Debbie and I thought the first event at the Little Gym, where he goes for an hour of expensive, semi-organized horsing around each week, would go over well because he would be familiar with the surroundings. Unfortunately the trainee who signed us up didn’t tell us that the party was for the older classes, and that most parents would be dropping their kids off and leaving. Since we’d spent the time and effort wrestling him into his Spidey suit, Debbie and I decided to stay through the free play time, while Carter was being terrorized by gangly pre-teen boys and an eight-ish girl in a scarily lifelike skeleton costume. “I wanna go home,” he told us through a mouthful of tear-snot and pretzels, so we left and had dinner at the Mexican restaurant down the street. The night wasn’t a complete loss; Carter had guacamole and flirted with waitresses in his costume, while Debbie and I had margaritas and talked soccer with the horn player from the mariachi band.
The next morning, Carter informed us that he didn’t want to go to any more Halloween, so we bagged the next two parties, deciding we’d traumatized him enough already. But we couldn’t really avoid tonight’s neighborhood potluck in our complex’s courtyard. It was fun last year, and besides, he’d know most of the kids anyway.

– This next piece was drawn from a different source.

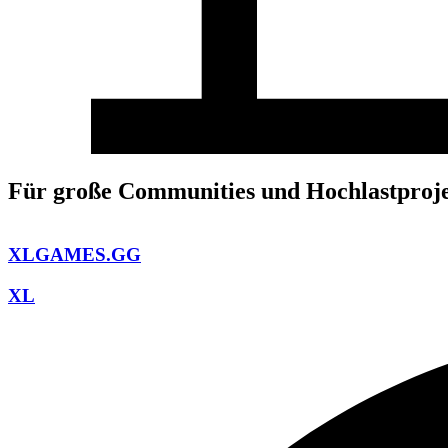
Für große Communities und Hochlastproje
XLGAMES.GG
XL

We got him sufficiently excited about more candy, and he suited up as a Claymation general contractor. Things started off well enough; he made the rounds, filled up his plastic pumpkin, and stood still for some decent grandma-pleasing pictures. Then, as he was picking through a bucket of candy, one of the neighbor kids dressed as Chewbacca reached in behind him. Carter turned to see who it was, then started shreiking, shaking, and literally climbed up my leg. He latched onto my neck like a baby orangutan, and no amount of chocolate could make him let go. He ran inside and hid behind Bootsy, peeking out through the front window, squealing any time Chewbacca came within 20 feet.

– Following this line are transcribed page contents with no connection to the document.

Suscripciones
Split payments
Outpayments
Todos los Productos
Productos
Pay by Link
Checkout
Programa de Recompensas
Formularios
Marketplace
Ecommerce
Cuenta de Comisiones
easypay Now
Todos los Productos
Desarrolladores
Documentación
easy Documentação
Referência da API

Of course, it didn’t help that the little fucker knew he was scaring him and kept coming back on purpose, or that his parents couldn’t be bothered to tell him to knock it off. Debbie and I tried to reassure Carter that it was just a costume, but he wasn’t having any of it. We convinced him to come with us out the back door to go for a walk with Bootsy, then when we got back I set a bucket of candy on our porch, scowled in the general direction of my neighbor’s, and went inside.
I don’t remember loving or hating Halloween when I was a kid. I’m sure I liked the candy just as much as anyone, but I also don’t think I was that crazy about getting dressed up and knocking on doors either. My fondest memories of Halloween actually come from high school, when my friends and I spent the month of October thinking of ways to sneak out of the house to go T.P.-ing. If Carter decides he doesn’t like Halloween, I think I can live with it. When he’s old enough, I’ll teach him the subtle difference between soaping a window with Ivory and Zest, and the proper way to chuck a roll of Charmin over a tree so that it strings all the way to the ground. I know just the place to practice.